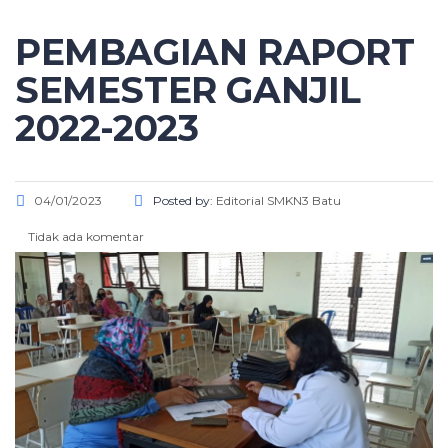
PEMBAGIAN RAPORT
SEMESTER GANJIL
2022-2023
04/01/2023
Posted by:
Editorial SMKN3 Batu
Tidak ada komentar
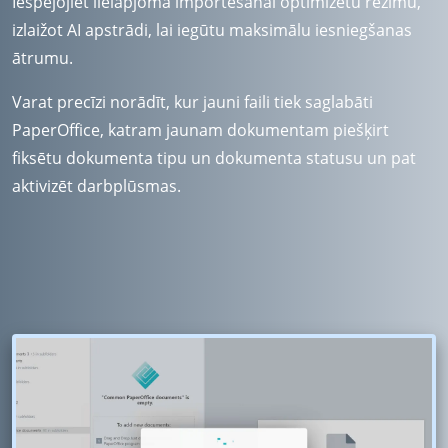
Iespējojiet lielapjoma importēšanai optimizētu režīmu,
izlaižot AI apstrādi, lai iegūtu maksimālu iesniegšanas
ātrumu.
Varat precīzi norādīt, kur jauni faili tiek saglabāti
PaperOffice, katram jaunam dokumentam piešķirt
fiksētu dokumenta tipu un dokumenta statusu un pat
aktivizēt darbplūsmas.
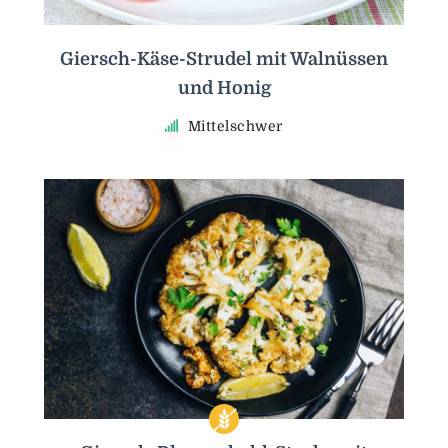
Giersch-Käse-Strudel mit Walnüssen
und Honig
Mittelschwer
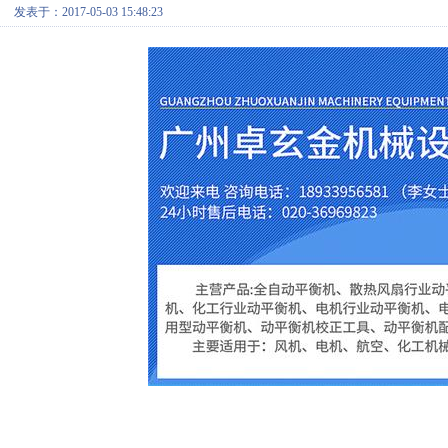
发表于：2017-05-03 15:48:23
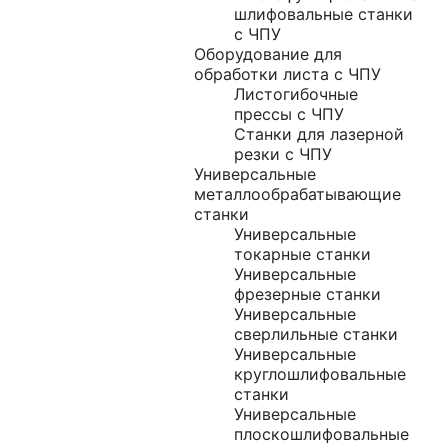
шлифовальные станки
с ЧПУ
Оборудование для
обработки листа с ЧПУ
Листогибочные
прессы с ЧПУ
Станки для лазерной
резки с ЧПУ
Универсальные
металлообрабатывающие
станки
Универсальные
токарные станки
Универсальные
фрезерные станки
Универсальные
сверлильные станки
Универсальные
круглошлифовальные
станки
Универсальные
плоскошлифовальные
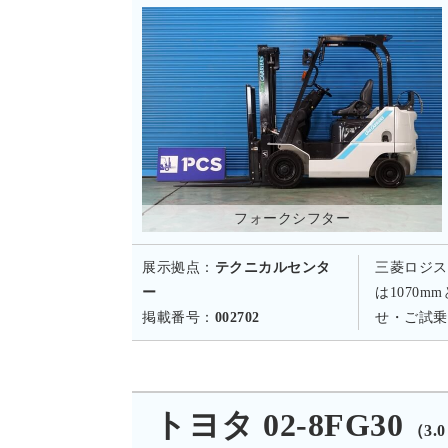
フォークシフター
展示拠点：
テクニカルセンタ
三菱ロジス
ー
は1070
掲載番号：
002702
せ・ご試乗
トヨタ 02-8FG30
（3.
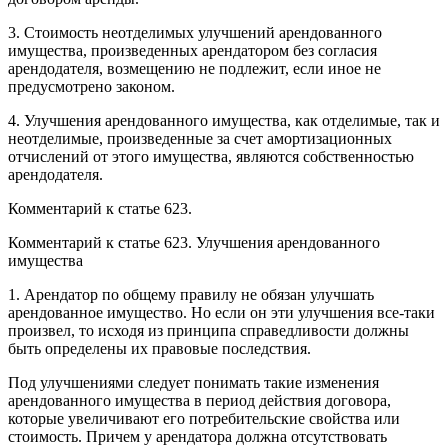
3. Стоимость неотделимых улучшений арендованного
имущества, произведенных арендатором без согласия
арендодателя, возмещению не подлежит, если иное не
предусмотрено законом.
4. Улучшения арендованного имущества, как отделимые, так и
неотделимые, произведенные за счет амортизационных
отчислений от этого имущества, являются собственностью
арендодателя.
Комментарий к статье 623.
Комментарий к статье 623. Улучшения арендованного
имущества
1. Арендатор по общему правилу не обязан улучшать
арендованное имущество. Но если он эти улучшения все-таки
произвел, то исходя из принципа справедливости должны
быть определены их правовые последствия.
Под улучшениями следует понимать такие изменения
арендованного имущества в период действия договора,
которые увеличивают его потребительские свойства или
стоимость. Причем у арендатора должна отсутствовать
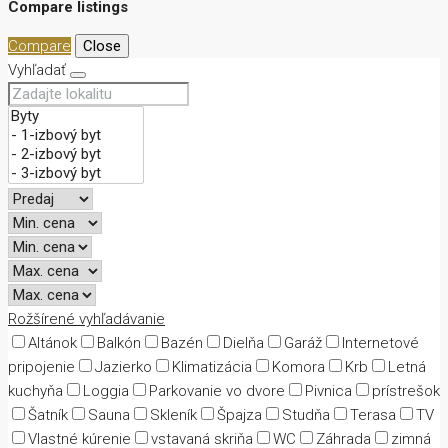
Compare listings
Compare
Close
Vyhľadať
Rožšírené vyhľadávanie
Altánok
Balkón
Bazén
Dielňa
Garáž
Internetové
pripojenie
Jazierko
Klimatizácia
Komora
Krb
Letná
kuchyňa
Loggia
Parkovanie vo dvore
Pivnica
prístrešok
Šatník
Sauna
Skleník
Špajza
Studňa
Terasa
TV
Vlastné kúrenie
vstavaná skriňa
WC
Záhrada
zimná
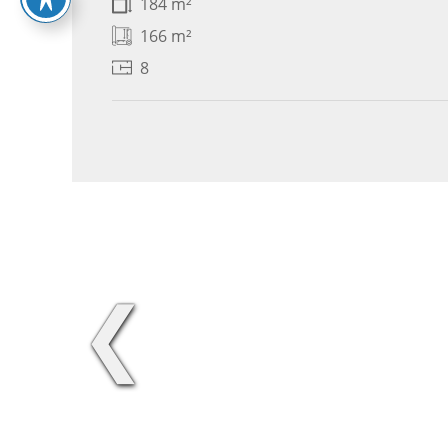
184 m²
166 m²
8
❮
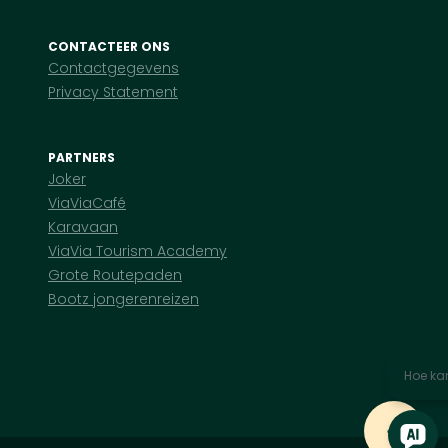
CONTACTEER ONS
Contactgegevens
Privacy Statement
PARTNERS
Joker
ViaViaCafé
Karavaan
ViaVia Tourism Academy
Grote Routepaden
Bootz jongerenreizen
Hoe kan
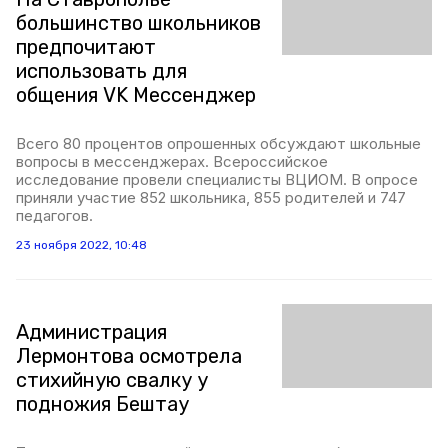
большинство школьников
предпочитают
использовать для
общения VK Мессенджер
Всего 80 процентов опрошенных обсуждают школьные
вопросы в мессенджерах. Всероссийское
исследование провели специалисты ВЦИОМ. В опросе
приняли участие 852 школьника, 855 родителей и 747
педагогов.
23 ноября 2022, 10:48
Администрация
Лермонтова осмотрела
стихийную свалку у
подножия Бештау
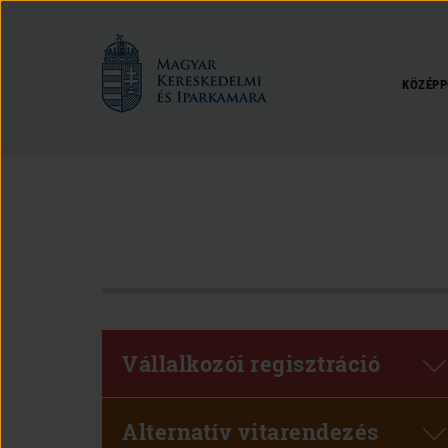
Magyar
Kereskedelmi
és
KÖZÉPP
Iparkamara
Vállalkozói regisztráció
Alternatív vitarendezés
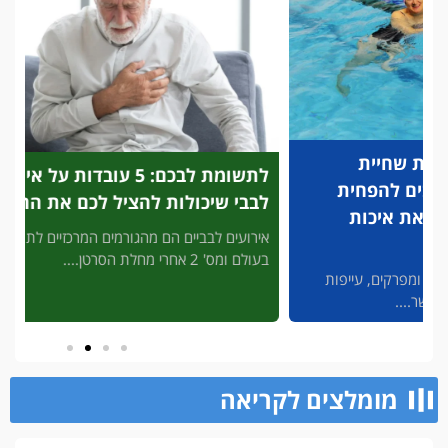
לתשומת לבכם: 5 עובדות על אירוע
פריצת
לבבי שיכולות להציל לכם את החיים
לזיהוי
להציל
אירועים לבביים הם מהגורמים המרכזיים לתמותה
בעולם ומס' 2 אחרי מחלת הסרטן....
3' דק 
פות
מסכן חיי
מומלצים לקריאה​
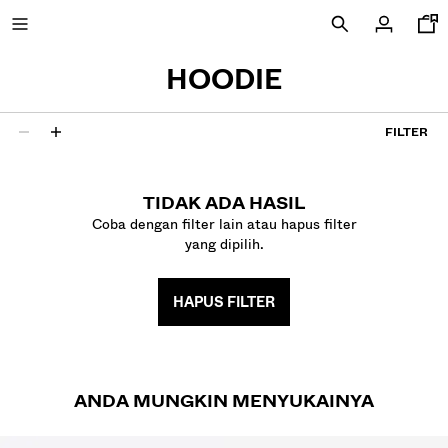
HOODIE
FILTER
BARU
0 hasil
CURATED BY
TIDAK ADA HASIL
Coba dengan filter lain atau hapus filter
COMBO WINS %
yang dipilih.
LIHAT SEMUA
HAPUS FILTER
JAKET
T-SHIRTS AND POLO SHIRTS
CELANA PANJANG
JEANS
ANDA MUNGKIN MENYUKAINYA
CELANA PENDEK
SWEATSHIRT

◇ ◇ ◇

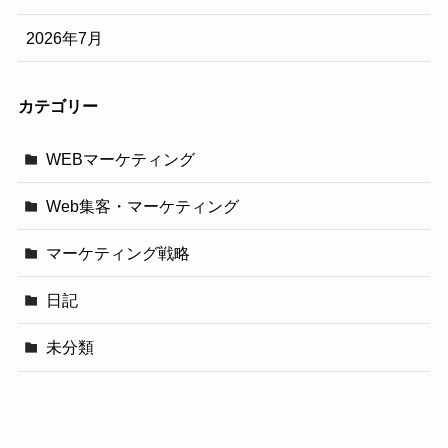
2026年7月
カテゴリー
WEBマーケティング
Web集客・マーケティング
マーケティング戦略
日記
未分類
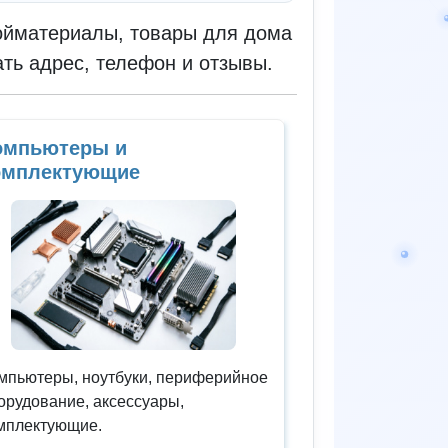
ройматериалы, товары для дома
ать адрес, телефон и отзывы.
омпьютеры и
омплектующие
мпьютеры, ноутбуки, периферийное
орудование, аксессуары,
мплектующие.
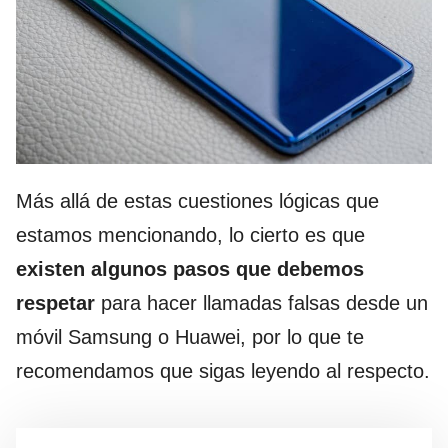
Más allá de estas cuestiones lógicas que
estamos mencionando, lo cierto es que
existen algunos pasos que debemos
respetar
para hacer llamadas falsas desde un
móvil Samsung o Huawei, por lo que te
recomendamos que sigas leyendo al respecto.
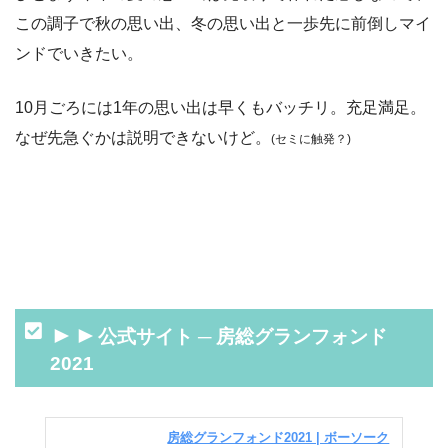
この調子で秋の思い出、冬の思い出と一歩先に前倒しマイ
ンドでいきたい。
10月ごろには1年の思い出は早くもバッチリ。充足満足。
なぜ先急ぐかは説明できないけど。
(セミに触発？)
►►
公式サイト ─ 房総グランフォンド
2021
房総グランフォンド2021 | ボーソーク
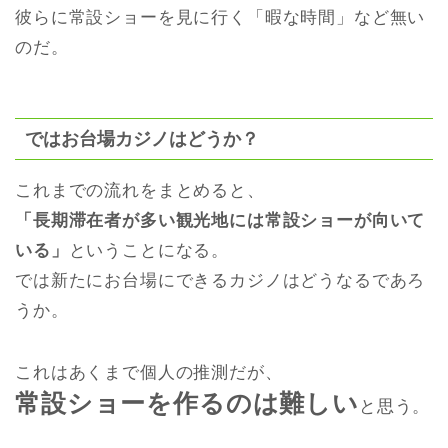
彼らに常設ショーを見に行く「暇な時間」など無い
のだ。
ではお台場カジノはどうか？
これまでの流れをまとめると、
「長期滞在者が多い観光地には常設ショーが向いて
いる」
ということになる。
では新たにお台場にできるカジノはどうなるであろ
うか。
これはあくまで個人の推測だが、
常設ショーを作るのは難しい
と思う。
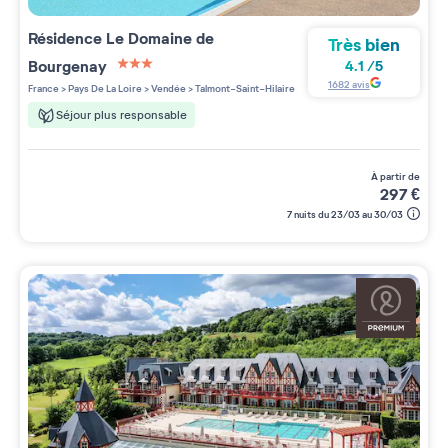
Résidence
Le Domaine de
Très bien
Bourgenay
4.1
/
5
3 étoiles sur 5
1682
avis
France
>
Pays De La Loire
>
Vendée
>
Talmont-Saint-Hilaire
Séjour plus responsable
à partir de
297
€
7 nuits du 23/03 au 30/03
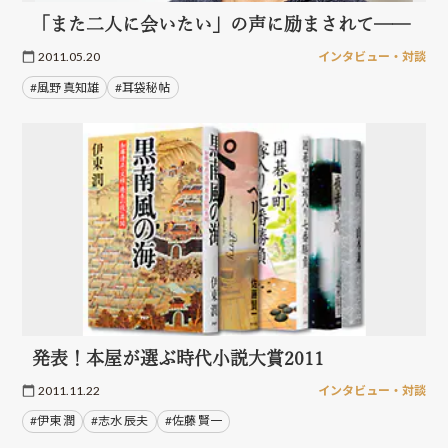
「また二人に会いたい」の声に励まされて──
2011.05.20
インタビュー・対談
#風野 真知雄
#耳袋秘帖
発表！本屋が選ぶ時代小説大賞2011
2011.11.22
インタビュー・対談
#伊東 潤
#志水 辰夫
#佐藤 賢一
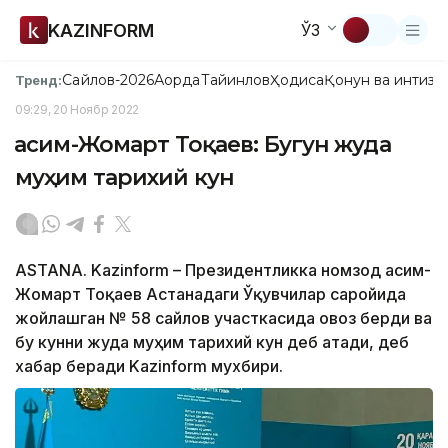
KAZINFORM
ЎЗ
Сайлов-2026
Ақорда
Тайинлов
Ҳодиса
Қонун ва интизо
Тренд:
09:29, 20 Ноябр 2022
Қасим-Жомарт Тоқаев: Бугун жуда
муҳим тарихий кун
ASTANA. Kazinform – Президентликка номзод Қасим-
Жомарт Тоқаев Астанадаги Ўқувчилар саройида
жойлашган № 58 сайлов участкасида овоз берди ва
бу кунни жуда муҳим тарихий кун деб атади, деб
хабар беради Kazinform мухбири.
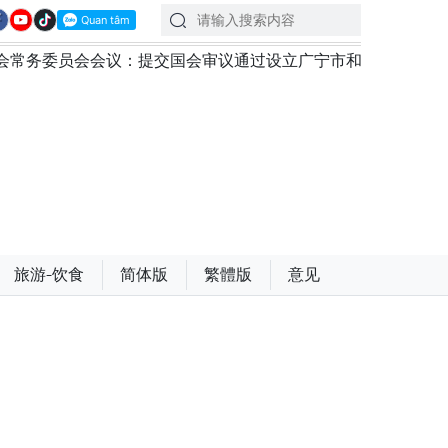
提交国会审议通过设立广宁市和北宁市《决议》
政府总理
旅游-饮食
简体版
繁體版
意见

◇ ◇ ◇

Description of the task
Every line in the records above with the string "если" in it should be shown.

Solved exercise
арендодателя, возмещению не подлежит, если иное не
арендованное имущество. Но если он эти улучшения все-таки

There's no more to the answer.